→ **Extrait présenté**:
· · · · · · ·

Il est descendu regarder les bonshommes à la télé, s'est calé dans le sofa, respirait comme s’il courait un marathon. Mon chum m'a regardée : « Je vais aller à l’hôpital pour être sûr que tout est correct. »

Tout n’était pas correct. À midi, notre grand était alité aux soins intensifs pédiatriques du CHUL, branché de partout, avec un masque à oxygène, un full face, qui lui donnait l’air d’un astronaute. Le respirateur s’époumonait à côté de lui, l’oxygène cherchait son chemin, ne le trouvait pas. Un premier diagnostic est tombé : pneumonie.

Son cœur battait à 170 battements par minute.

— C’est combien, docteur, d’habitude ?

— Autour de 100.

Il respirait 85 fois en 60 secondes.

— Normalement ?

 — 25.

Respirer, il faut le dire vite, on aurait plutôt dit un chien haletant. Il a pompé comme ça pendant sept heures, puis le médecin a décidé de l’intuber, « pour lui donner une chance ». On en était là. On est allés dans un petit salon en attendant, on a pleuré, on s’est demandé pourquoi, comment. Qu’est-ce qu’on a fait de pas correct pour qu’il se ramasse ici, dans cet état-là ?

On n’a pas trouvé de réponse.

On est revenus dans la chambre, notre grand aurait eu l’air de dormir tranquillement, n’eût été ce tube dans la bouche qui le maintenait en vie. Je me suis dit que, il y a 60 ans, il serait mort là, tout de suite. Je me suis dit qu’il ne fallait pas penser à ça, même si on y pense tout le temps quand même.

C’est là que le médecin a prononcé la maudite phrase au conditionnel.

· · · · · · ·

→ **Données fournies**:
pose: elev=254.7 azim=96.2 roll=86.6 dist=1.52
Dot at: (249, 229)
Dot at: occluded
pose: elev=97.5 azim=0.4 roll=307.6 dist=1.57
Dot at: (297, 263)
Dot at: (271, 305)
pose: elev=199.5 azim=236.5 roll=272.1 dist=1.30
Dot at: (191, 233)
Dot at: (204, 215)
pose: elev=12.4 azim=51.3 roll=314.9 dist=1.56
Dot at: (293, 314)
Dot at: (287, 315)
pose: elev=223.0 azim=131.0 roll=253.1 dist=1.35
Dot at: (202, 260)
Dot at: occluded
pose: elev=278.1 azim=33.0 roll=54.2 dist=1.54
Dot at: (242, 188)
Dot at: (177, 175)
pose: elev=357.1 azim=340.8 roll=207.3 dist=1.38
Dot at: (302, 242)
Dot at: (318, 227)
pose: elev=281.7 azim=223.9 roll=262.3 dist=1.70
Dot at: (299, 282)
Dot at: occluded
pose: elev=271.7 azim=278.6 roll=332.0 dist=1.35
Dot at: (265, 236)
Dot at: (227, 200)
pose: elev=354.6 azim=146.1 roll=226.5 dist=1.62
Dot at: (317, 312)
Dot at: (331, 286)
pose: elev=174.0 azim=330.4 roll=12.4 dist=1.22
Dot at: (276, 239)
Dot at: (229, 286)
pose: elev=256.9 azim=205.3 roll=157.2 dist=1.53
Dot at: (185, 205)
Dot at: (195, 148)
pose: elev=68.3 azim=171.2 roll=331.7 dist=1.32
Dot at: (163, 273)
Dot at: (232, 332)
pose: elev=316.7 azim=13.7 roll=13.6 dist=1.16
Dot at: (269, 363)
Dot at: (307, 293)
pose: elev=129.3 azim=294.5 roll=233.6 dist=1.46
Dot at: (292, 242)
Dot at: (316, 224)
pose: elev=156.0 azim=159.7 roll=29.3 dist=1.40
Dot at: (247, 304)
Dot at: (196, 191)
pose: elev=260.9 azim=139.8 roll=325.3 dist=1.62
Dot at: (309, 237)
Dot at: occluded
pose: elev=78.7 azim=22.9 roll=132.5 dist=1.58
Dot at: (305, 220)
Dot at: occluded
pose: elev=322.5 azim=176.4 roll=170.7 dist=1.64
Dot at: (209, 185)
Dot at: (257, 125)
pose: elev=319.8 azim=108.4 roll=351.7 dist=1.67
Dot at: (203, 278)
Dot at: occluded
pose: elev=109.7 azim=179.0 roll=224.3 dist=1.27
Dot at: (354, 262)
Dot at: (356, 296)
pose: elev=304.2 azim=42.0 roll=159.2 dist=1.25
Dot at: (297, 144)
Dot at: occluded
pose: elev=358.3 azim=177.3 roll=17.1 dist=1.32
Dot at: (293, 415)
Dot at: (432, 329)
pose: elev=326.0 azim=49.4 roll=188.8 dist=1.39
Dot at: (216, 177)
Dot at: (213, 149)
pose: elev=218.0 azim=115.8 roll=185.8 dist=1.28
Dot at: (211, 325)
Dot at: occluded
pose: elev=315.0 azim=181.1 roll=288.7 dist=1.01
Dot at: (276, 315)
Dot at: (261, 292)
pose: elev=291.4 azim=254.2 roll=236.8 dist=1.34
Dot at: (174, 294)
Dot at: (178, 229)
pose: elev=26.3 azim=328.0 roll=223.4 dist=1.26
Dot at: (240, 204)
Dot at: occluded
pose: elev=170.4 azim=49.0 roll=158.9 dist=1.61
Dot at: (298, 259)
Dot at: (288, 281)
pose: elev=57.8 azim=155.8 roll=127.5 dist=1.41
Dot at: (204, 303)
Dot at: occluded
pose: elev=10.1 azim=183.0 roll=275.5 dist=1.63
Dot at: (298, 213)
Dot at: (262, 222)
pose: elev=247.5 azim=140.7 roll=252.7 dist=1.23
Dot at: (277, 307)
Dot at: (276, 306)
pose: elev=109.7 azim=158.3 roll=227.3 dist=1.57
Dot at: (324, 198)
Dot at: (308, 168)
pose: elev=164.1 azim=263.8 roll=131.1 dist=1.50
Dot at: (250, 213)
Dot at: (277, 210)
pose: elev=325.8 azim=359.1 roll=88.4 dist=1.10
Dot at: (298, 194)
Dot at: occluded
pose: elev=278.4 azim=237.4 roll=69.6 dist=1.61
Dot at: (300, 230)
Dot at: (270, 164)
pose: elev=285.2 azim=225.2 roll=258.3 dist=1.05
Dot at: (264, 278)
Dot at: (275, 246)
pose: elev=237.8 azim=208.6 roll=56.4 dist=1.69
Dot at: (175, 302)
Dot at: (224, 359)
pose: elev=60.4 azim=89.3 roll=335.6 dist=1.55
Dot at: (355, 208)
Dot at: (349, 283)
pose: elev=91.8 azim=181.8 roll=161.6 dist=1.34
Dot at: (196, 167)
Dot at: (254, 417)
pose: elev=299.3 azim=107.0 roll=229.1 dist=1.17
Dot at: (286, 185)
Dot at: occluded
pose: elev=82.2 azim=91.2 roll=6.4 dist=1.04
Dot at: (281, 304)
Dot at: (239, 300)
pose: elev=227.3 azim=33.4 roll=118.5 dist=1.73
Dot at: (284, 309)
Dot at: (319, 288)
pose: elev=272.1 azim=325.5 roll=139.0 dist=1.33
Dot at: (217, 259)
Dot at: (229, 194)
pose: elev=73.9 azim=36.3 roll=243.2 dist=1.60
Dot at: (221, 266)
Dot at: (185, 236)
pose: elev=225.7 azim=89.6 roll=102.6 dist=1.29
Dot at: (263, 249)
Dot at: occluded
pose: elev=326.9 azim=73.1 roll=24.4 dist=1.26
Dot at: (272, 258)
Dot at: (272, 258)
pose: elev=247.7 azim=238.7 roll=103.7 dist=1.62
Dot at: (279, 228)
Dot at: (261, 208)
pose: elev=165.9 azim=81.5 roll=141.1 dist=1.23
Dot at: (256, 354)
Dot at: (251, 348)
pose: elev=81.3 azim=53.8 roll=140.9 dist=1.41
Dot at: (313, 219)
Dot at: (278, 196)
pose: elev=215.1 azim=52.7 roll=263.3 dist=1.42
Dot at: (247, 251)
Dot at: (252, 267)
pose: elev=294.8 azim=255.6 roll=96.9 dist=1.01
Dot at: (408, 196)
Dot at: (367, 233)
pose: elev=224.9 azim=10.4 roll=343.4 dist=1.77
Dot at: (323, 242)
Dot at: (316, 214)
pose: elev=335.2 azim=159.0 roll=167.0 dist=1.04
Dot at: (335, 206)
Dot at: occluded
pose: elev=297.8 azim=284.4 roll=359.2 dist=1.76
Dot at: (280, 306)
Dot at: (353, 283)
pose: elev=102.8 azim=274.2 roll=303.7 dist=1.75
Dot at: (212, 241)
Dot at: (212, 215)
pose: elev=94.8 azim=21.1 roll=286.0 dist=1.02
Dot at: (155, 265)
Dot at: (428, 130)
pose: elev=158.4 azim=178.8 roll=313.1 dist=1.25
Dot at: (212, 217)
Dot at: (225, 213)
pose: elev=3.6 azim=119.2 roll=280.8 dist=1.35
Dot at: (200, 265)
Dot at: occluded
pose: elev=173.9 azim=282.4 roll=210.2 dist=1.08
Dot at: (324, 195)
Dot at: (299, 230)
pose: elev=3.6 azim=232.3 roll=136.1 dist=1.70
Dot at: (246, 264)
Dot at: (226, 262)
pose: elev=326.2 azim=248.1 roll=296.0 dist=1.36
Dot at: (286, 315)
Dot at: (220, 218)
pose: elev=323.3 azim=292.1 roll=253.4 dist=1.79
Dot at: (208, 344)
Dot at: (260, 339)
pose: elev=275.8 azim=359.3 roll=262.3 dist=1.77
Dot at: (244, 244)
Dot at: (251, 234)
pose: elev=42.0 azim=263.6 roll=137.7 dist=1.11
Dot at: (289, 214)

· · · · · · ·

→ **Série d'exercices**:
(a) Citez l'extrait sur l'hospitalisation de « Tout n’était pas » à « Autour de 100. ».
(b) Résumez l'extrait sur l'hospitalisation en deux phrases.

→ **Corrigés ci-dessous**:
(a)
Tout n’était pas correct. À midi, notre grand était alité aux soins intensifs pédiatriques du CHUL, branché de partout, avec un masque à oxygène, un full face, qui lui donnait l’air d’un astronaute. Le respirateur s’époumonait à côté de lui, l’oxygène cherchait son chemin, ne le trouvait pas. Un premier diagnostic est tombé : pneumonie.

Son cœur battait à 170 battements par minute.

— C’est combien, docteur, d’habitude ?

— Autour de 100.

(b) Essoufflé, le grand enfant du couple est emmené à l'hôpital et se retrouve à midi aux soins intensifs pédiatriques du CHUL, où l'on pose un premier diagnostic de pneumonie, alors que son cœur bat à 170 battements par minute et qu'il respire 85 fois en 60 secondes. Après sept heures, le médecin décide de l'intuber, et les parents se demandent en vain ce qu'ils ont fait de pas correct, jusqu'à ce que le médecin prononce une phrase au conditionnel.